The Way to Solve the Problem
It was a simple exchange, and yet it could have easily sent us down the wrong road.
A friend and I had miscommunicated about the time for our lunch meeting. When I text to clarify the time, she responds …
“Let’s chat, because I realize I’ve had some frustrations about when we schedule our meetings.”
Me: “Sure. I actually feel the same way.”
Uh oh. Although I don’t tend to back away from conflict, I sure don’t like it!
I’m a bit surprised she’s initiating this conversation, because, in my world, I’m always bending and flexing my schedule to accommodate HER preferences.
I feel myself getting righteous and defensive. I didn’t like how I was feeling. And I sure didn’t like who I was being in that moment.
I’m not seeing this upcoming conversation as likely to be very productive.
“You do this,”
” Well, you do that.”
Kinda silly, and it wouldn’t get us anywhere.
So, I give it a little time, and it comes to me! So, I text her and say …
“Let’s see if we can focus our conversation on finding a solution. When I read your text or focus on my experience of the past, I feel defensive and righteous. If I focus on finding a solution, the energy is different. I also want to look forward to seeing you tomorrow, and I’m not quite feeling that. Would that work?”
She’s right there with me … and in that moment everything shifts!
We have a lovely lunch, and towards the end of our time together, we look at how we could make our scheduling work for both of us. What days, what times, what locations work for both of us. It takes about three minutes!
So now, instead of upset, we have a solution to the problem. Sure, it was a minor issue, but the principle behind the transformation is the same no matter how big the problem is.
Lord knows it’s easy to focus on what’s wrong, why it’s screwed up, and settle in for a long defense of one’s position on the matter.
But when you focus on the problem, you’re in the negative energy of the problem and what’s wrong … and how you’ve been put upon.
And where does that leave you?
When you simply let go of the problem and focus, instead, solely on finding a solution, it becomes a positive exercise in creative thinking vs. a recitation of grievances.
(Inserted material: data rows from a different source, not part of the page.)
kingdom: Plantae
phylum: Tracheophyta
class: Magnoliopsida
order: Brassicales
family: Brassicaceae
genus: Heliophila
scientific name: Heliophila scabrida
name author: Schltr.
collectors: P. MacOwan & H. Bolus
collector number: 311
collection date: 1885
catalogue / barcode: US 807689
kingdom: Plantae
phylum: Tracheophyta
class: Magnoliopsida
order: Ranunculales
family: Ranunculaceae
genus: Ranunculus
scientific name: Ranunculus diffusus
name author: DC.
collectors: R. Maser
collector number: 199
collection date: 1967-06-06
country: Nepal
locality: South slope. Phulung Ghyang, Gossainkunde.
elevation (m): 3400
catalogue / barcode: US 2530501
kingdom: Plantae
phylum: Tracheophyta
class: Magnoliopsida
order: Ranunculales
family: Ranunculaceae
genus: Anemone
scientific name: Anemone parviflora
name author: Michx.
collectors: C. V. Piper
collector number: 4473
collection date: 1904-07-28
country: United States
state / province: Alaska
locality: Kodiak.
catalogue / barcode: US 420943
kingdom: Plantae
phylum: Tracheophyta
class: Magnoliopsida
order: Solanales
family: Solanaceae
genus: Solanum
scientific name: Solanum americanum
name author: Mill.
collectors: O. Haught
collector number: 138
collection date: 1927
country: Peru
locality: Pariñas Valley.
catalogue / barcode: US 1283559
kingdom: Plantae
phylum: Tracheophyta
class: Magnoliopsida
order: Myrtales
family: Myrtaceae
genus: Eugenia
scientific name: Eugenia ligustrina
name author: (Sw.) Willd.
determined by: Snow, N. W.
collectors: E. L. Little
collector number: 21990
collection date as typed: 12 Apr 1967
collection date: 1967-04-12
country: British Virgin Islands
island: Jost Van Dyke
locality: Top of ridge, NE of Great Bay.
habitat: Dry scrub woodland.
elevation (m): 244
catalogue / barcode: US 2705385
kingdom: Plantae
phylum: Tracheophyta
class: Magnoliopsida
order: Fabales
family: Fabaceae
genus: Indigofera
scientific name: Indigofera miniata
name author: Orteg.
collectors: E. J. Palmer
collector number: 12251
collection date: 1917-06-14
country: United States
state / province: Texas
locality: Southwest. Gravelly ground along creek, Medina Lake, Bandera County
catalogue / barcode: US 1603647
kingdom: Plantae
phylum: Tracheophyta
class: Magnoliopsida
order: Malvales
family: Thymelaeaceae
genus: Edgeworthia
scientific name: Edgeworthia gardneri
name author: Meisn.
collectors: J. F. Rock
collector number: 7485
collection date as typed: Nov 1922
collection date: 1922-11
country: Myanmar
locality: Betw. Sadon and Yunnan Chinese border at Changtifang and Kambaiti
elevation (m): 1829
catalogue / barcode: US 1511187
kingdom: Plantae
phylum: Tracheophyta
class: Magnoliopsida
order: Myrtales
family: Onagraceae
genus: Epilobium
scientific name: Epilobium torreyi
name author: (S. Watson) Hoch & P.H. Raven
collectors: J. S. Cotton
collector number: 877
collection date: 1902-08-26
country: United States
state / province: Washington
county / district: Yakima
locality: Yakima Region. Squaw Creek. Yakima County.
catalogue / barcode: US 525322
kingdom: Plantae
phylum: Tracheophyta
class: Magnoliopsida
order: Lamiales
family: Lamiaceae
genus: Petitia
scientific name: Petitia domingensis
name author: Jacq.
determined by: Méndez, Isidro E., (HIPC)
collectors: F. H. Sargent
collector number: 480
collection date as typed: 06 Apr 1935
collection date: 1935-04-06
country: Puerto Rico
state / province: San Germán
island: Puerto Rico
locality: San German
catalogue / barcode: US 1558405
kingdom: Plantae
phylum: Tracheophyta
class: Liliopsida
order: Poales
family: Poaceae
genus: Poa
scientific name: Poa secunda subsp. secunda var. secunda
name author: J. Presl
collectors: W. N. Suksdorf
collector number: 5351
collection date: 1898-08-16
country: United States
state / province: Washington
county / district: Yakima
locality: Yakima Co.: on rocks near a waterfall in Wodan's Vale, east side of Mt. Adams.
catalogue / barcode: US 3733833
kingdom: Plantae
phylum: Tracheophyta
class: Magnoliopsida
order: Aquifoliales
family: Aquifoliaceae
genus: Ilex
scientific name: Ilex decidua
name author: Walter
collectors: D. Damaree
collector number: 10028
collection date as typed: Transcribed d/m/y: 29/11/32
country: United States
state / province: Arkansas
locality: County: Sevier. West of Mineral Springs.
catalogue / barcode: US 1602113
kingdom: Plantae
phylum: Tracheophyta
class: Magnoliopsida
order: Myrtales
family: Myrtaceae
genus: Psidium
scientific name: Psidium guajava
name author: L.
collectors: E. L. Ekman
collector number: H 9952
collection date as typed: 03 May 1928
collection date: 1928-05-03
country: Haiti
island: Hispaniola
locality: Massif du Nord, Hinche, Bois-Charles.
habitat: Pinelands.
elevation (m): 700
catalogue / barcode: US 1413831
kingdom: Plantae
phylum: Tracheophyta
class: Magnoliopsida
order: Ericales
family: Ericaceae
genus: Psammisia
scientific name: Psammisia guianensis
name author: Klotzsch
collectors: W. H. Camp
The fact is you feel crappy when you’re stuck in a loop of dissatisfaction and complaint. It never feels good to “put up with things.”
When you’re focused on finding solutions, you feel good in the process of brainstorming and great when you actually have a solution in hand.
There’s a wonderful sense of resolution and a feeling of empowerment.
But if the payoff is so obvious, why don’t we practice solution-based thinking more routinely?
Well, there are some deep reasons. There may be some perverse “payoff” in playing the victim or being righteous.
It requires less effort to bitch and moan than to expend the time and energy required to actually fix something, so we default to complaining.
But look back at our example. It took three minutes to resolve this issue.
I dare say many of the things that grind at you would be pretty easily solvable if you … and I … would just automatically go to the solution-generating drawing board vs. waiting until things got so bad we had no choice!
Wouldn’t life be so much less complicated and more satisfying? You bet it would.
I’ve done this recently in communications with both a valued employee and a close family member. And it worked!
So, try it. And see how your energy shifts!